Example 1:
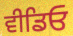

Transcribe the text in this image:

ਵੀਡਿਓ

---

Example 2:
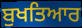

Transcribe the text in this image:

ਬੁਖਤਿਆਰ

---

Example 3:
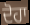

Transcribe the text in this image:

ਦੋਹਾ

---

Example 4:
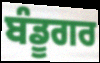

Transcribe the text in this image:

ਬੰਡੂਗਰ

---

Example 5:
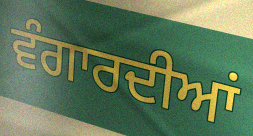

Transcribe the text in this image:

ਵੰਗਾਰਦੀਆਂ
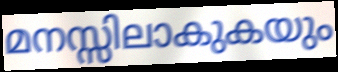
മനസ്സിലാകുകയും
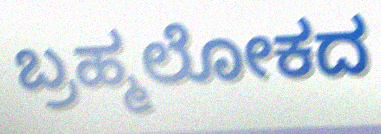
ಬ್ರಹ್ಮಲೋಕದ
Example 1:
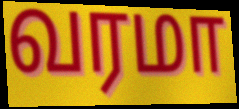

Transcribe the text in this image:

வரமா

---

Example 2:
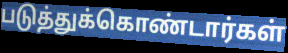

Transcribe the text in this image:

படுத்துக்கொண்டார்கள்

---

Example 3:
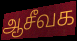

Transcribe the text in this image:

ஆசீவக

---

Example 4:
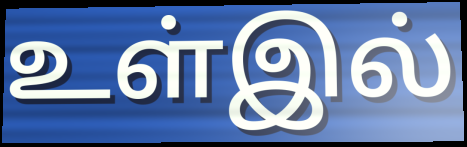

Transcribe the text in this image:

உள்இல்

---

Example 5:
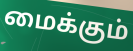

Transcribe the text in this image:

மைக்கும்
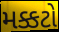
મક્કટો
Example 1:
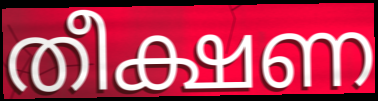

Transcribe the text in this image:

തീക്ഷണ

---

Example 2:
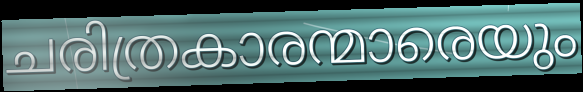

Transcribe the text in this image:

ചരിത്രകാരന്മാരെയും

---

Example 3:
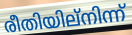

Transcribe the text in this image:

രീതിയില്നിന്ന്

- - - - -

**WORK REQUIRED**
Your response must reproduce every line of the data exactly, with images omitted.

**OUTPUT BELOW**
Example 1:

Transcribe the text in this image:

ਵੀਡਿਓ

---

Example 2:

Transcribe the text in this image:

ਬੁਖਤਿਆਰ

---

Example 3:

Transcribe the text in this image:

ਦੋਹਾ

---

Example 4:

Transcribe the text in this image:

ਬੰਡੂਗਰ

---

Example 5:

Transcribe the text in this image:

ਵੰਗਾਰਦੀਆਂ
മനസ്സിലാകുകയും
ಬ್ರಹ್ಮಲೋಕದ
Example 1:

Transcribe the text in this image:

வரமா

---

Example 2:

Transcribe the text in this image:

படுத்துக்கொண்டார்கள்

---

Example 3:

Transcribe the text in this image:

ஆசீவக

---

Example 4:

Transcribe the text in this image:

உள்இல்

---

Example 5:

Transcribe the text in this image:

மைக்கும்
મક્કટો
Example 1:

Transcribe the text in this image:

തീക്ഷണ

---

Example 2:

Transcribe the text in this image:

ചരിത്രകാരന്മാരെയും

---

Example 3:

Transcribe the text in this image:

രീതിയില്നിന്ന്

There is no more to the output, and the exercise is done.